ABOUT THIS TASK: Search the records for the string "planes", then copy each line that has it.

■ ■ ■ ■ ■

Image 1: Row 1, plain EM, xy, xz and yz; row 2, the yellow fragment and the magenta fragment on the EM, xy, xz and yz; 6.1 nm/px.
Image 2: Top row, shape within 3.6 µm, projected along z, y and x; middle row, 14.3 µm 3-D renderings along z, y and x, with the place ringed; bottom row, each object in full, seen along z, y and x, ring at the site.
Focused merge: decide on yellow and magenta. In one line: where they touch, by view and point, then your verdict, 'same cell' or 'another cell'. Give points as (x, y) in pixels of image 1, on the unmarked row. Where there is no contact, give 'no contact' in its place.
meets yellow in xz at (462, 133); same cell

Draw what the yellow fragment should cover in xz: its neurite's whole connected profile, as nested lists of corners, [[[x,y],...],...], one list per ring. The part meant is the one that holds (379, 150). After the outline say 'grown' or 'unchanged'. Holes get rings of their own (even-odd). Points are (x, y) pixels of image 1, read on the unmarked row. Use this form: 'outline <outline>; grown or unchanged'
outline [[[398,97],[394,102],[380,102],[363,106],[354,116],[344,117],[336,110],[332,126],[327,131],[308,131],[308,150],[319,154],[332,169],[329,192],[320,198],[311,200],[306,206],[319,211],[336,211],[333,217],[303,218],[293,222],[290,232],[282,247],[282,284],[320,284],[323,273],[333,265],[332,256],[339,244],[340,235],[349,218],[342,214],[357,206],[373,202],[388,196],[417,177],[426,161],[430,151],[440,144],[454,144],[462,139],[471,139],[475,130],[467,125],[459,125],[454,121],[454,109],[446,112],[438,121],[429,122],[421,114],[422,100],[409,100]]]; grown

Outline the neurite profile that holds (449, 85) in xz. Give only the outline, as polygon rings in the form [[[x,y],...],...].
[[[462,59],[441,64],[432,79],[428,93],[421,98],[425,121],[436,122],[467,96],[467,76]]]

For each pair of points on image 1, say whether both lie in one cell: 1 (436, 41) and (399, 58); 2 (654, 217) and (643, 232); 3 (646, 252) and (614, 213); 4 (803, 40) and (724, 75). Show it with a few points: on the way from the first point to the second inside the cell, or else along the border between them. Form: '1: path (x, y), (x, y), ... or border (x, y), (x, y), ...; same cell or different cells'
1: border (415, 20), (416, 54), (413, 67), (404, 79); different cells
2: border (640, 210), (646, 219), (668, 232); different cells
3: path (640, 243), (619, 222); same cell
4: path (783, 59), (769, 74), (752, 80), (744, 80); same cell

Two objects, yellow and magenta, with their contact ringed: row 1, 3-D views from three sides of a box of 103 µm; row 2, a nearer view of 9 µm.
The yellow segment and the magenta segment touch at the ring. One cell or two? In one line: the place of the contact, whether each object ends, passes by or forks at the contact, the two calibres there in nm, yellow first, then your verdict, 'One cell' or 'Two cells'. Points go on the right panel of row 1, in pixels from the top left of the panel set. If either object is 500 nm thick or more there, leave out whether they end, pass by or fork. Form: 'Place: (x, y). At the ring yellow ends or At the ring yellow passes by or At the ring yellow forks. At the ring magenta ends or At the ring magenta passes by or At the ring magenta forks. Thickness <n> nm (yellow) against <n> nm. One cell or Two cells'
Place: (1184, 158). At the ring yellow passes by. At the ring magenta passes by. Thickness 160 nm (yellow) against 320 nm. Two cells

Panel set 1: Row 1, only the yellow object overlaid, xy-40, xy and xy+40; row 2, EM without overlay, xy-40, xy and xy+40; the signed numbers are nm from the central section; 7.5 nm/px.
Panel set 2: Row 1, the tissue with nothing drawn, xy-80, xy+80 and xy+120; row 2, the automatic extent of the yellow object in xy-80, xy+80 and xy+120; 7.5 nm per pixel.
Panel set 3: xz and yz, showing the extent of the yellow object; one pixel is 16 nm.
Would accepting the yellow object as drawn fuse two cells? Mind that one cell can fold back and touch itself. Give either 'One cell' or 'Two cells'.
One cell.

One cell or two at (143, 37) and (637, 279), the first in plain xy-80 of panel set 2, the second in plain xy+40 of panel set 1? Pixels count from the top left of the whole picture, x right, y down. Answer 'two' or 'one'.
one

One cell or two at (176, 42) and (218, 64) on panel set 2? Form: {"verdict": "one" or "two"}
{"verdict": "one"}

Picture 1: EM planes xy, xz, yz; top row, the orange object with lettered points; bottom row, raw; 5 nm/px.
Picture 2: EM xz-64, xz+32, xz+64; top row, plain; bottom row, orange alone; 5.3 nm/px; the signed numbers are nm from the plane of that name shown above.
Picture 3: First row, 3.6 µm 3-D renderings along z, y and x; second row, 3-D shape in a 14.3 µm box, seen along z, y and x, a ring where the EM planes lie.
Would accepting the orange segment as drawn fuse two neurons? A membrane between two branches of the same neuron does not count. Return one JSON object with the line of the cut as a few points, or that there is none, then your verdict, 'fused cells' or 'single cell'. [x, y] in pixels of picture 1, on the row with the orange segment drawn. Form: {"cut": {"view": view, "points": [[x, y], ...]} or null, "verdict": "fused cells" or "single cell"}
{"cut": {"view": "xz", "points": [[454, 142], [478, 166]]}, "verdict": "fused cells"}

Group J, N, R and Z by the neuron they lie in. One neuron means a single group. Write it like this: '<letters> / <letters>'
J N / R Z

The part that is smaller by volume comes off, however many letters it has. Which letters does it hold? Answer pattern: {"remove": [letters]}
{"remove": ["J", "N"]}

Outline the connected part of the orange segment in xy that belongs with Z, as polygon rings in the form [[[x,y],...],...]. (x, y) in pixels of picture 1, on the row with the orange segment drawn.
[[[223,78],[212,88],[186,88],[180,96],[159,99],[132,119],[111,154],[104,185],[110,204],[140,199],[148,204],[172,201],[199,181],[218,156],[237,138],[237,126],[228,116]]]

■ ■ ■ ■ ■

EXERCISE OUTPUT:
Picture 1: EM planes xy, xz, yz; top row, the orange object with lettered points; bottom row, raw; 5 nm/px.
Picture 3: First row, 3.6 µm 3-D renderings along z, y and x; second row, 3-D shape in a 14.3 µm box, seen along z, y and x, a ring where the EM planes lie.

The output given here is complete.